• PROBLEM DETAILS
Retype each entry below exactly. Do not carry any image over.

··· RECORD SET ···

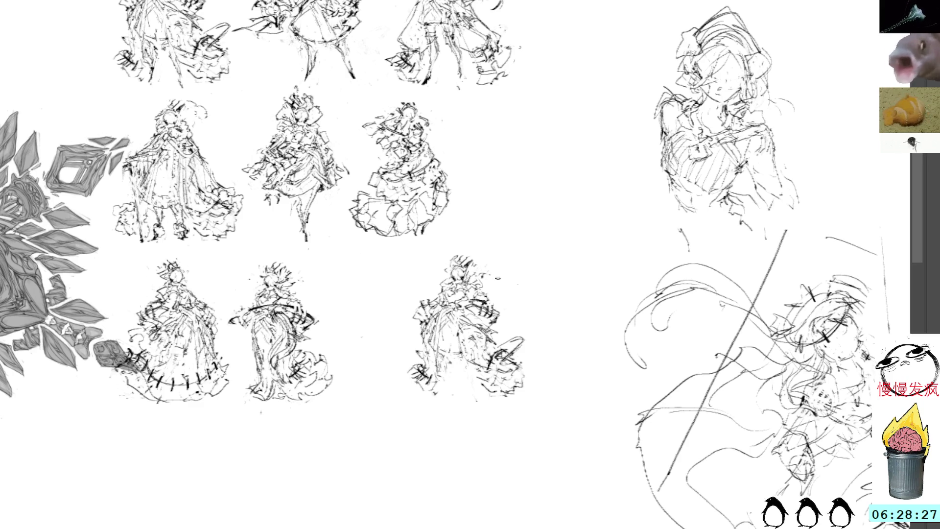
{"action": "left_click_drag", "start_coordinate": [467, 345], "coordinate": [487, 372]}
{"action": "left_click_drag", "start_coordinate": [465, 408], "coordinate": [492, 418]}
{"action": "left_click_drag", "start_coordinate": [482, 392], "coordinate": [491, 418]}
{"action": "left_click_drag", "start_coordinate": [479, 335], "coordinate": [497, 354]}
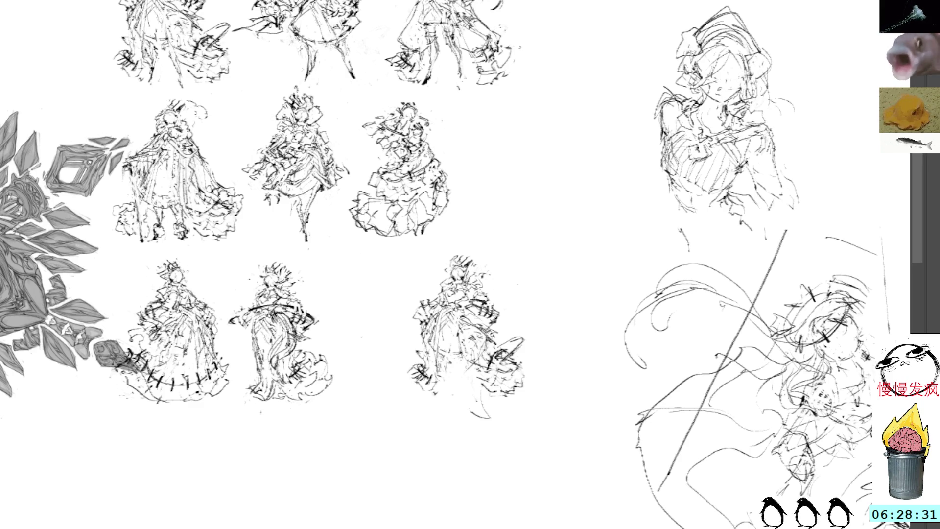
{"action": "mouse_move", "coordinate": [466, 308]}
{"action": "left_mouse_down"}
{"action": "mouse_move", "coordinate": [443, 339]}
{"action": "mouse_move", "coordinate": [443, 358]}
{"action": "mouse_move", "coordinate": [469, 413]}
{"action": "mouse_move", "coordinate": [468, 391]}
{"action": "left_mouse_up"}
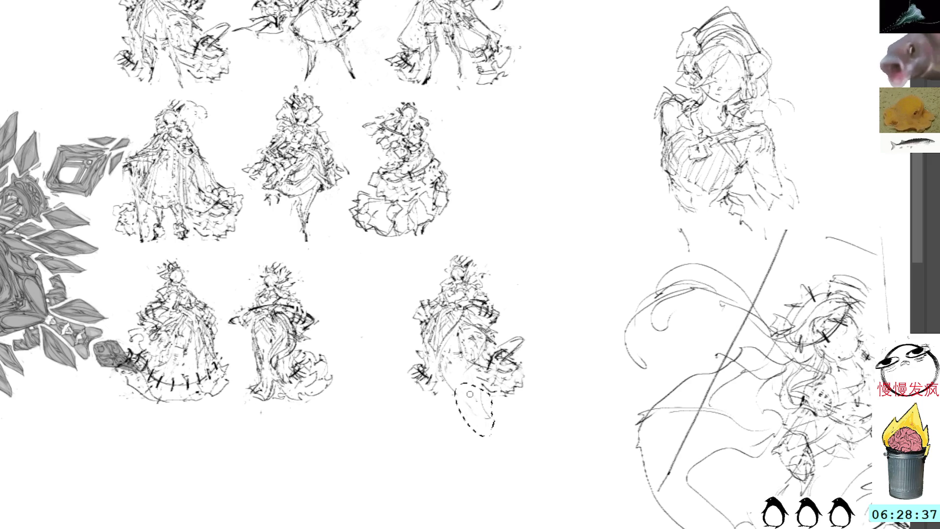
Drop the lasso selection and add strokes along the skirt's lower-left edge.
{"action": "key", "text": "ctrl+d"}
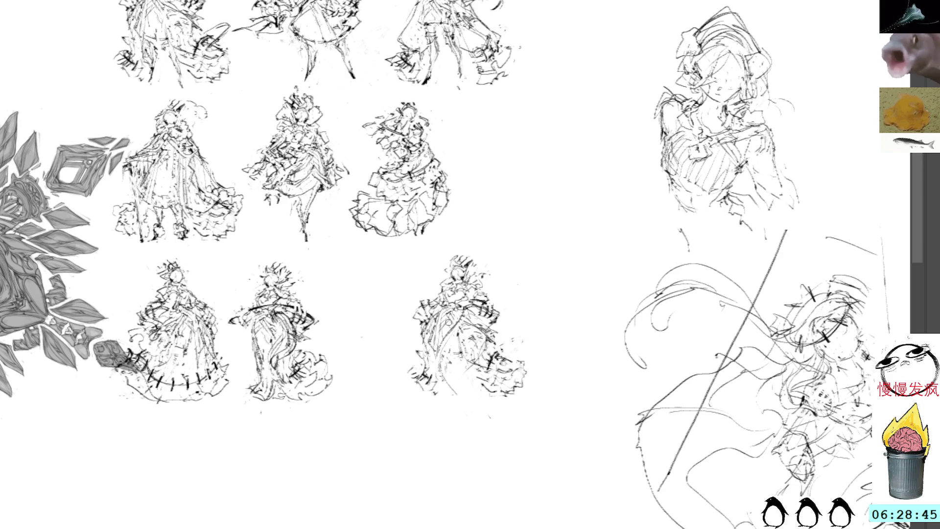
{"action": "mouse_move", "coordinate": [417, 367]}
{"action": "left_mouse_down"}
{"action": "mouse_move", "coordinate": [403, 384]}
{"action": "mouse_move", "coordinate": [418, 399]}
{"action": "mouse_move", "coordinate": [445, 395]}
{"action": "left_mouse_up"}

···

• SOLUTION FOR THIS EXERCISE
{"action": "left_click_drag", "start_coordinate": [467, 345], "coordinate": [487, 372]}
{"action": "left_click_drag", "start_coordinate": [465, 408], "coordinate": [492, 418]}
{"action": "left_click_drag", "start_coordinate": [482, 392], "coordinate": [491, 418]}
{"action": "left_click_drag", "start_coordinate": [479, 335], "coordinate": [497, 354]}
{"action": "mouse_move", "coordinate": [466, 308]}
{"action": "left_mouse_down"}
{"action": "mouse_move", "coordinate": [443, 339]}
{"action": "mouse_move", "coordinate": [443, 358]}
{"action": "mouse_move", "coordinate": [469, 413]}
{"action": "mouse_move", "coordinate": [468, 391]}
{"action": "left_mouse_up"}
Drop the lasso selection and add strokes along the skirt's lower-left edge.
{"action": "key", "text": "ctrl+d"}
{"action": "mouse_move", "coordinate": [417, 367]}
{"action": "left_mouse_down"}
{"action": "mouse_move", "coordinate": [403, 384]}
{"action": "mouse_move", "coordinate": [418, 399]}
{"action": "mouse_move", "coordinate": [445, 395]}
{"action": "left_mouse_up"}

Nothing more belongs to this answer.